Make an exact copy of the entries below and leave any picture out of it.

Segment Start: RECORDED DATA

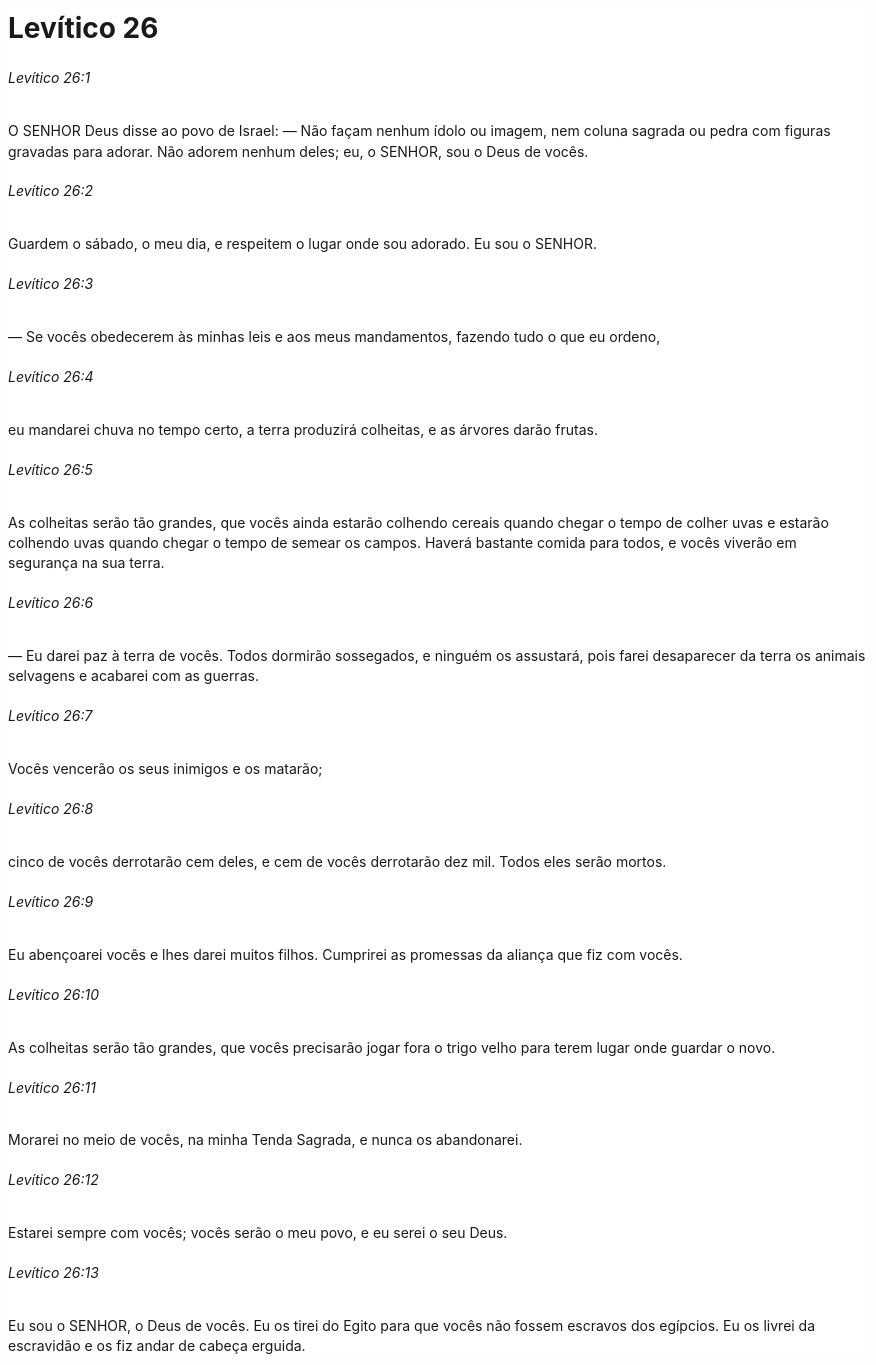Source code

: # Levítico 26

###### Levítico 26:1

O SENHOR Deus disse ao povo de Israel: — Não façam nenhum ídolo ou imagem, nem coluna sagrada ou pedra com figuras gravadas para adorar. Não adorem nenhum deles; eu, o SENHOR, sou o Deus de vocês.

###### Levítico 26:2

Guardem o sábado, o meu dia, e respeitem o lugar onde sou adorado. Eu sou o SENHOR.

###### Levítico 26:3

— Se vocês obedecerem às minhas leis e aos meus mandamentos, fazendo tudo o que eu ordeno,

###### Levítico 26:4

eu mandarei chuva no tempo certo, a terra produzirá colheitas, e as árvores darão frutas.

###### Levítico 26:5

As colheitas serão tão grandes, que vocês ainda estarão colhendo cereais quando chegar o tempo de colher uvas e estarão colhendo uvas quando chegar o tempo de semear os campos. Haverá bastante comida para todos, e vocês viverão em segurança na sua terra.

###### Levítico 26:6

— Eu darei paz à terra de vocês. Todos dormirão sossegados, e ninguém os assustará, pois farei desaparecer da terra os animais selvagens e acabarei com as guerras.

###### Levítico 26:7

Vocês vencerão os seus inimigos e os matarão;

###### Levítico 26:8

cinco de vocês derrotarão cem deles, e cem de vocês derrotarão dez mil. Todos eles serão mortos.

###### Levítico 26:9

Eu abençoarei vocês e lhes darei muitos filhos. Cumprirei as promessas da aliança que fiz com vocês.

###### Levítico 26:10

As colheitas serão tão grandes, que vocês precisarão jogar fora o trigo velho para terem lugar onde guardar o novo.

###### Levítico 26:11

Morarei no meio de vocês, na minha Tenda Sagrada, e nunca os abandonarei.

###### Levítico 26:12

Estarei sempre com vocês; vocês serão o meu povo, e eu serei o seu Deus.

###### Levítico 26:13

Eu sou o SENHOR, o Deus de vocês. Eu os tirei do Egito para que vocês não fossem escravos dos egípcios. Eu os livrei da escravidão e os fiz andar de cabeça erguida.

Segment End: RECORDED DATA

TASK ANSWER =>
Source code

: # Levítico 26

###### Levítico 26:1

O SENHOR Deus disse ao povo de Israel: — Não façam nenhum ídolo ou imagem, nem coluna sagrada ou pedra com figuras gravadas para adorar. Não adorem nenhum deles; eu, o SENHOR, sou o Deus de vocês.

###### Levítico 26:2

Guardem o sábado, o meu dia, e respeitem o lugar onde sou adorado. Eu sou o SENHOR.

###### Levítico 26:3

— Se vocês obedecerem às minhas leis e aos meus mandamentos, fazendo tudo o que eu ordeno,

###### Levítico 26:4

eu mandarei chuva no tempo certo, a terra produzirá colheitas, e as árvores darão frutas.

###### Levítico 26:5

As colheitas serão tão grandes, que vocês ainda estarão colhendo cereais quando chegar o tempo de colher uvas e estarão colhendo uvas quando chegar o tempo de semear os campos. Haverá bastante comida para todos, e vocês viverão em segurança na sua terra.

###### Levítico 26:6

— Eu darei paz à terra de vocês. Todos dormirão sossegados, e ninguém os assustará, pois farei desaparecer da terra os animais selvagens e acabarei com as guerras.

###### Levítico 26:7

Vocês vencerão os seus inimigos e os matarão;

###### Levítico 26:8

cinco de vocês derrotarão cem deles, e cem de vocês derrotarão dez mil. Todos eles serão mortos.

###### Levítico 26:9

Eu abençoarei vocês e lhes darei muitos filhos. Cumprirei as promessas da aliança que fiz com vocês.

###### Levítico 26:10

As colheitas serão tão grandes, que vocês precisarão jogar fora o trigo velho para terem lugar onde guardar o novo.

###### Levítico 26:11

Morarei no meio de vocês, na minha Tenda Sagrada, e nunca os abandonarei.

###### Levítico 26:12

Estarei sempre com vocês; vocês serão o meu povo, e eu serei o seu Deus.

###### Levítico 26:13

Eu sou o SENHOR, o Deus de vocês. Eu os tirei do Egito para que vocês não fossem escravos dos egípcios. Eu os livrei da escravidão e os fiz andar de cabeça erguida.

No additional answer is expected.